FIGURE 64.18. Third-degree heart block. |
Symptoms and Signs
A major symptom of complete heart block is sudden loss of consciousness (Stokes-Adams attack), the result of asystole or tachyarrhythmia (VT or ventricular fibrillation). The asystole is caused by failure of the ventricular pacemaker; the tachyarrhythmia is caused by escape of another focus when the idioventricular rate falls too low (a variant of the bradycardia-tachycardia syndrome; see Sick Sinus Syndrome). If the heart begins to pump effectively again within seconds, as it usually does, the patient promptly regains consciousness and is alert and oriented. If perfusion of vital organs is delayed, seizure-like activity (ordinarily not generalized) and even death may ensue. Patients who are unconscious for more than a few minutes may not become fully alert for hours.
Complete heart block in patients with underlying myocardial disease can cause symptoms of heart failure (see Chapter 66), primarily because of further reduction in cardiac output as the result of bradycardia.

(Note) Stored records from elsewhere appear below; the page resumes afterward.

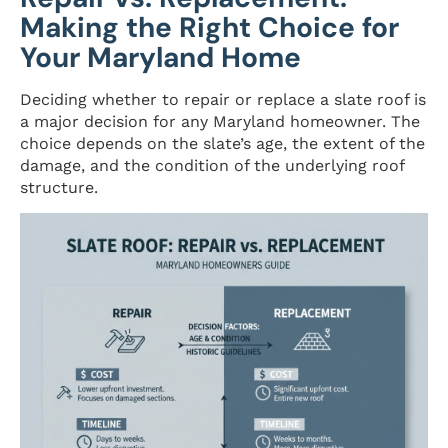
Making the Right Choice for
Your Maryland Home
Deciding whether to repair or replace a slate roof is
a major decision for any Maryland homeowner. The
choice depends on the slate’s age, the extent of the
damage, and the condition of the underlying roof
structure.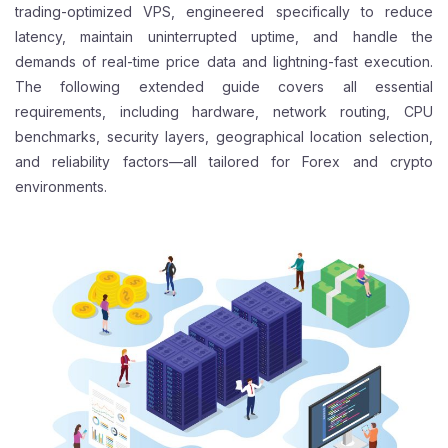
trading-optimized VPS, engineered specifically to reduce
latency, maintain uninterrupted uptime, and handle the
demands of real-time price data and lightning-fast execution.
The following extended guide covers all essential
requirements, including hardware, network routing, CPU
benchmarks, security layers, geographical location selection,
and reliability factors—all tailored for Forex and crypto
environments.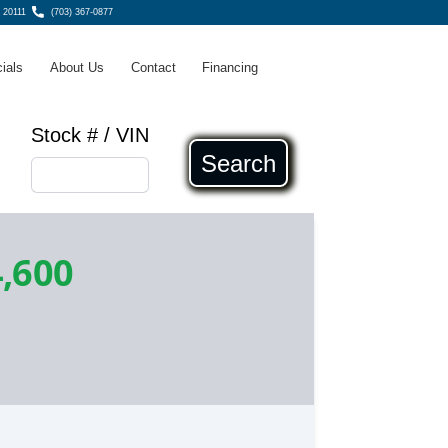
 20111
(703) 367-0877
ials
About Us
Contact
Financing
Stock # / VIN
Search
,600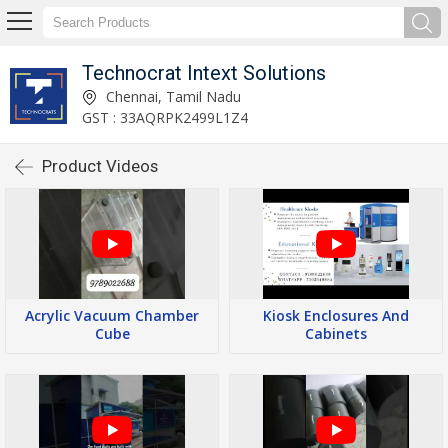
Technocrat Intext Solutions
Chennai, Tamil Nadu
GST : 33AQRPK2499L1Z4
Product Videos
Acrylic Vacuum Chamber
Kiosk Enclosures And
Cube
Cabinets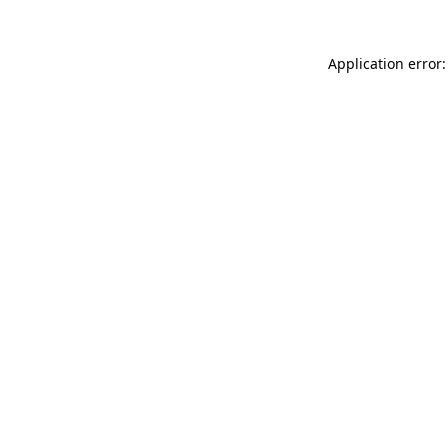
Application error: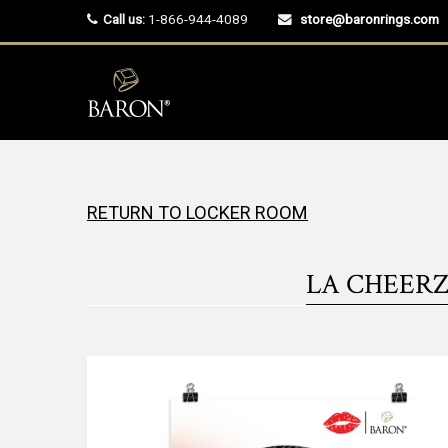
Call us:
1-866-944-4089
store@baronrings.com
RETURN TO LOCKER ROOM
LA CHEERZ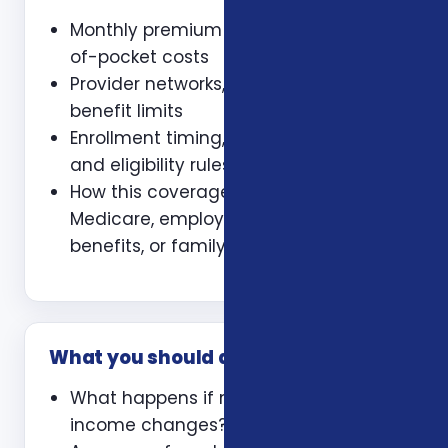
Monthly premium and expected out-
of-pocket costs
Provider networks, prescriptions, and
benefit limits
Enrollment timing, waiting periods,
and eligibility rules
How this coverage coordinates with
Medicare, employer coverage, VA
benefits, or family policies
What you should ask
What happens if my health or
income changes?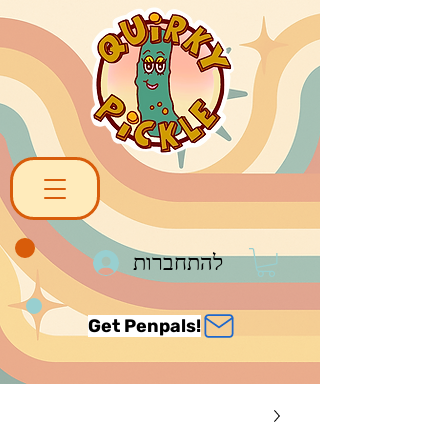
להתחברות
Get Penpals!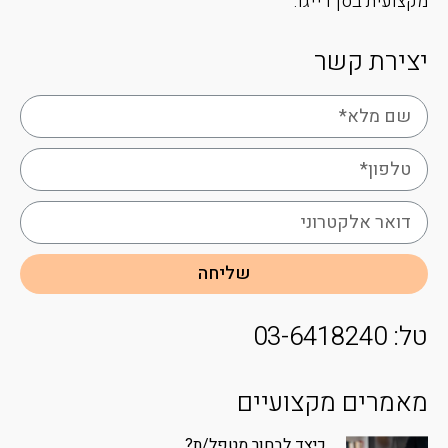
מקצועית בסן דייגו.
יצירת קשר
שליחה
טל: 03-6418240
מאמרים מקצועיים
כיצד לבחור מטפל/ת?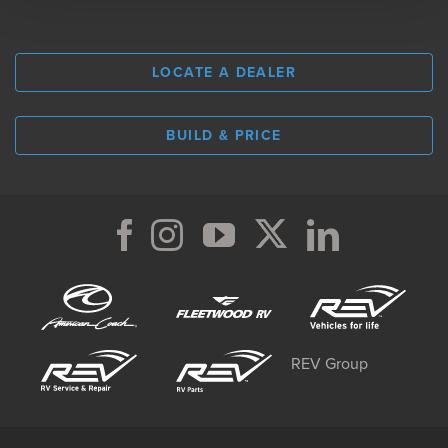
LOCATE A DEALER
BUILD & PRICE
REV Group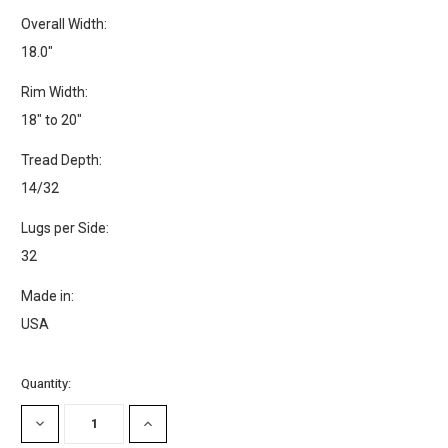
Overall Width:
18.0"
Rim Width:
18" to 20"
Tread Depth:
14/32
Lugs per Side:
32
Made in:
USA
Current
Quantity:
Stock:
DECREASE
INCREASE
QUANTITY:
QUANTITY: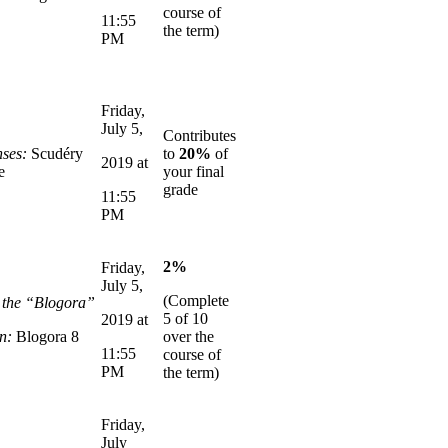
course of
11:55
the term)
PM
Friday,
July 5,
Contributes
ses:
Scudéry
to
20%
of
2019 at
e
your final
grade
11:55
PM
2%
Friday,
July 5,
(Complete
n the “Blogora”
5 of 10
2019 at
n:
Blogora 8
over the
11:55
course of
PM
the term)
Friday,
July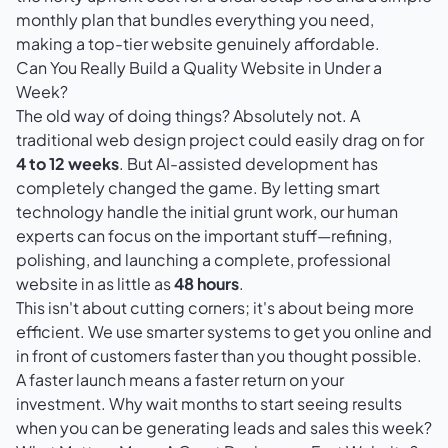
monthly plan that bundles everything you need,
making a top-tier website genuinely affordable.
Can You Really Build a Quality Website in Under a
Week?
The old way of doing things? Absolutely not. A
traditional web design project could easily drag on for
4 to 12 weeks
. But AI-assisted development has
completely changed the game. By letting smart
technology handle the initial grunt work, our human
experts can focus on the important stuff—refining,
polishing, and launching a complete, professional
website in as little as
48 hours
.
This isn't about cutting corners; it's about being more
efficient. We use smarter systems to get you online and
in front of customers faster than you thought possible.
A faster launch means a faster return on your
investment. Why wait months to start seeing results
when you can be generating leads and sales this week?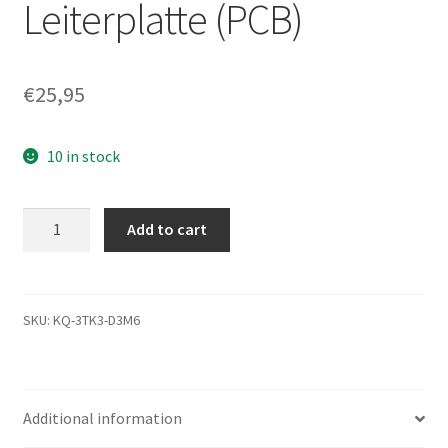
Leiterplatte (PCB)
€
25,95
10 in stock
ST330621A,
Add to cart
9R4004-
033,
3.07,
100104615
SKU:
KQ-3TK3-D3M6
A,
Seagate
IDE
Additional information
3.5
Leiterplatte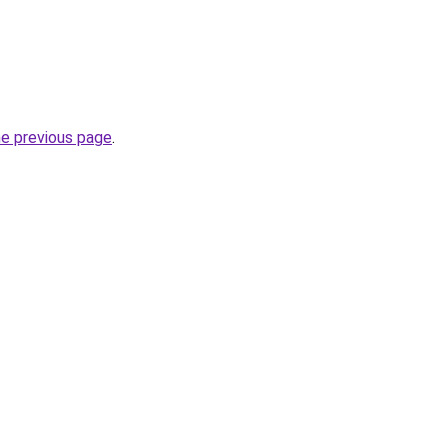
he previous page
.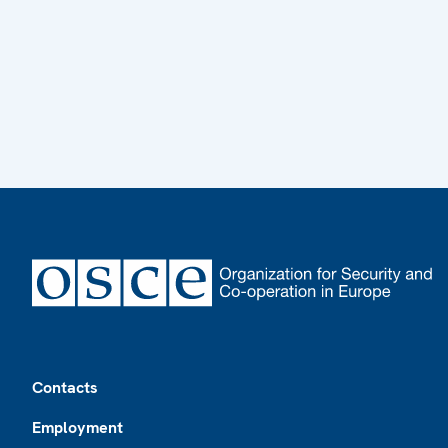
Footer
Contacts
Employment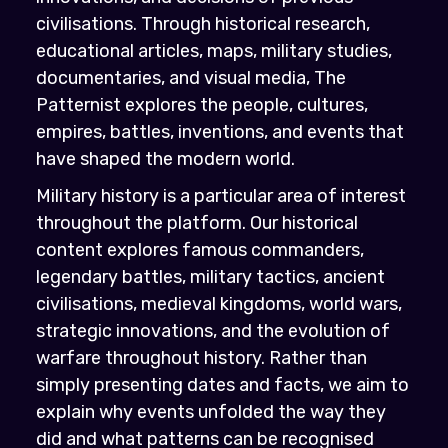
civilisations. Through historical research,
educational articles, maps, military studies,
documentaries, and visual media, The
Patternist explores the people, cultures,
empires, battles, inventions, and events that
have shaped the modern world.
Military history is a particular area of interest
throughout the platform. Our historical
content explores famous commanders,
legendary battles, military tactics, ancient
civilisations, medieval kingdoms, world wars,
strategic innovations, and the evolution of
warfare throughout history. Rather than
simply presenting dates and facts, we aim to
explain why events unfolded the way they
did and what patterns can be recognised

Physical findings of heart block—variation in the intensity of S1, variation in systolic blood pressure, variation in the intensity of heart murmurs and of S3 and S4, and the appearance of cannon waves in the jugular venous pulse—all are attributable to the dissociation between atrial and ventricular contraction. The heart rate, of course, is slow.
Treatment and Course
The treatment of complete heart block is permanent pacemaker implantation unless a reversible cause is identified and treated. Even patients with a potentially reversible cause of complete heart block usually require hospitalization for temporary transvenous pacemaker therapy until normal rhythm is restored. The life expectancy of treated patients with complete heart block who have no other evidence of cardiac or systemic disease is excellent and approaches that of their age-matched cohort. Patients with complete heart block caused by coronary disease have a prognosis that is determined by the extent of their underlying coronary artery disease and their myocardial function.